Is {a^i b^j c^k | i≤j or (k=j≤i)} context sensitive?

Question

$$L = \{a^i b^j c^k \mid i \le j \text{ or } (j \le i \text{ and } j = k)\}$$

I think the given language is CSL as i can break this language like this

$$L = \{a^i b^j c^k \mid i \le j \text{ and } j = k\} \cup \{a^i b^j c^k \mid j \le i \text{ and } j = k\} \cup \{a^i b^j c^k \mid i \le j \text{ and } j \le i \text{ and } j = k\}$$

Last language i,j are independent, hence DCFL.

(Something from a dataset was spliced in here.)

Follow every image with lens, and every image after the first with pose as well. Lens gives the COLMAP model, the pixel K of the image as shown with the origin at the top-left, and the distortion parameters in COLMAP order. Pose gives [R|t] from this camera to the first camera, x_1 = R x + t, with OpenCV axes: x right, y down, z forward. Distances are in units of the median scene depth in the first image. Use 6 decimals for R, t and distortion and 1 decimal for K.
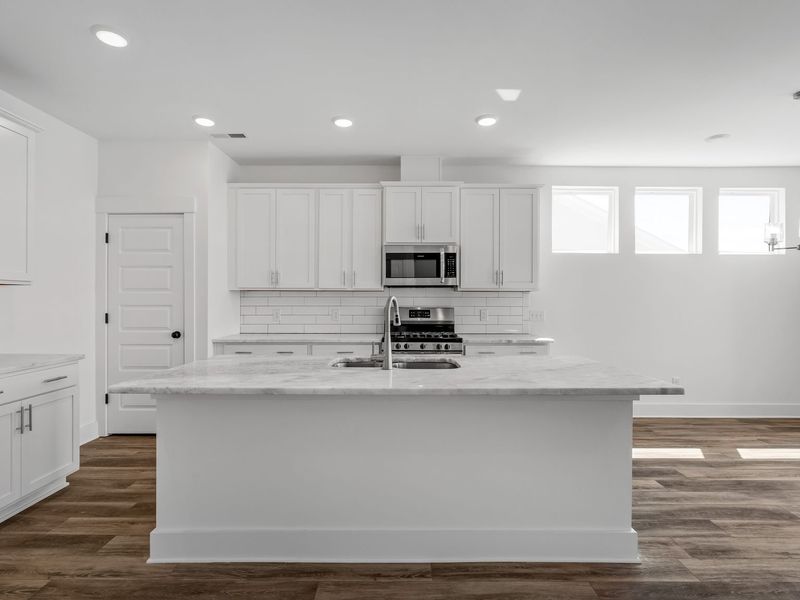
lens RADIAL K [[420.8, 0, 398.9], [0, 420.8, 295.5], [0, 0, 1]] dist [-0.008660, -0.000192]
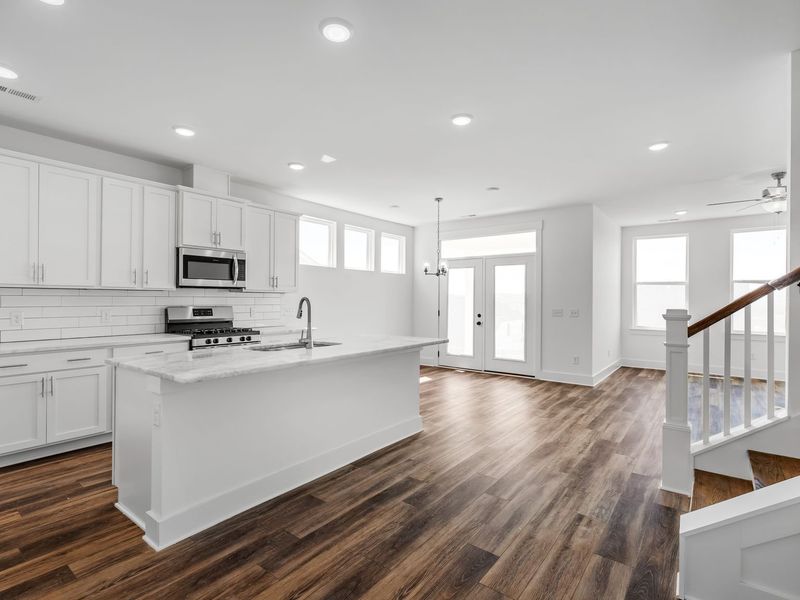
lens RADIAL K [[420.8, 0, 395.1], [0, 420.8, 297.6], [0, 0, 1]] dist [-0.008660, -0.000192]
pose [[0.598387, 0.004057, 0.801197, -0.546612], [-0.010267, 0.999944, 0.002605, -0.002155], [-0.801141, -0.009785, 0.598395, -0.047751]]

When we take union of these languages, we get CSL.

Is my approach right?

Answer 1

There are two possible interpretations of the condition on $i,j,k$:

1. $(i \leq j \lor j \leq i) \land j = k$. This condition is equivalent to just $j = k$, and so the language in question is $\{ a^i b^j c^j : i,j \geq 0 \}$, which is a prototypical context-free language.

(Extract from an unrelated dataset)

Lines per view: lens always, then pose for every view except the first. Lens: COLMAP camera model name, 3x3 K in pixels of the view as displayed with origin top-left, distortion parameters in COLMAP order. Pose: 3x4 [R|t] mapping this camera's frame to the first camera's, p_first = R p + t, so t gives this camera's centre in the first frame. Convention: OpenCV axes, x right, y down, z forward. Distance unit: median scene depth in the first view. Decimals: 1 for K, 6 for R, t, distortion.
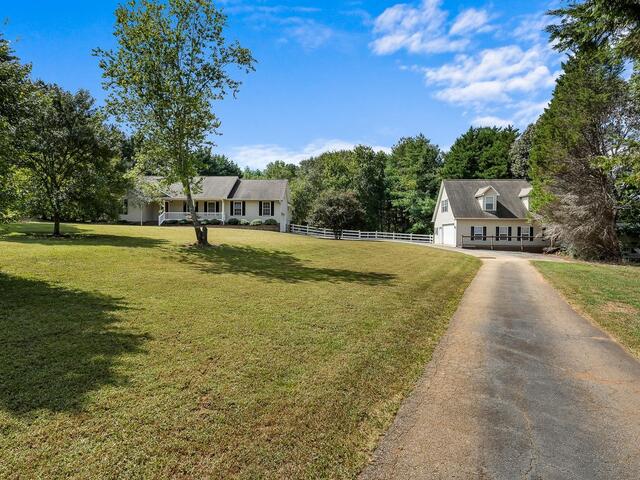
lens RADIAL K [[315.1, 0, 320.0], [0, 315.1, 240.0], [0, 0, 1]] dist [0.000583, 0.000048]
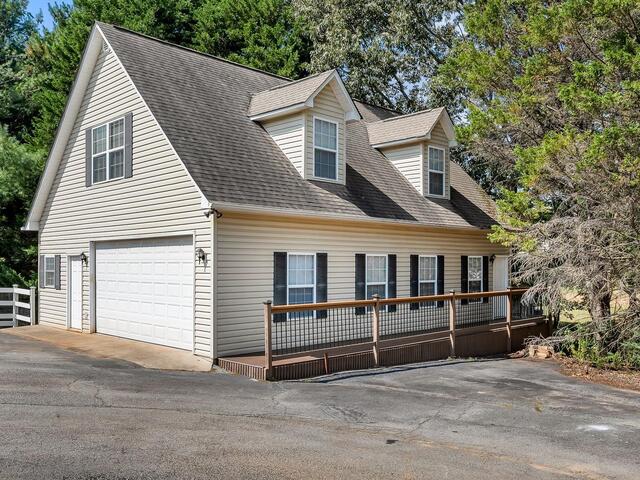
lens RADIAL K [[586.3, 0, 320.0], [0, 586.3, 240.0], [0, 0, 1]] dist [-0.002810, -0.002124]
pose [[0.642561, 0.020084, 0.765971, 0.216666], [0.023799, 0.998651, -0.046150, -0.032967], [-0.765865, 0.047884, 0.641216, 0.738188]]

2. $i \leq j \lor (j \leq i \land j = k)$. A linear-bounded automaton can decide this language (exercise), so it is context-sensitive. On the other hand, using the pumping lemma you can show that it is not context-free (exercise).

I would guess that the second interpretation is the one that was intended.

Answer 2

It is CFL. Number of a & b are irrelevant. What matters is number of b should be equal to number of c which can be achieved by PDA.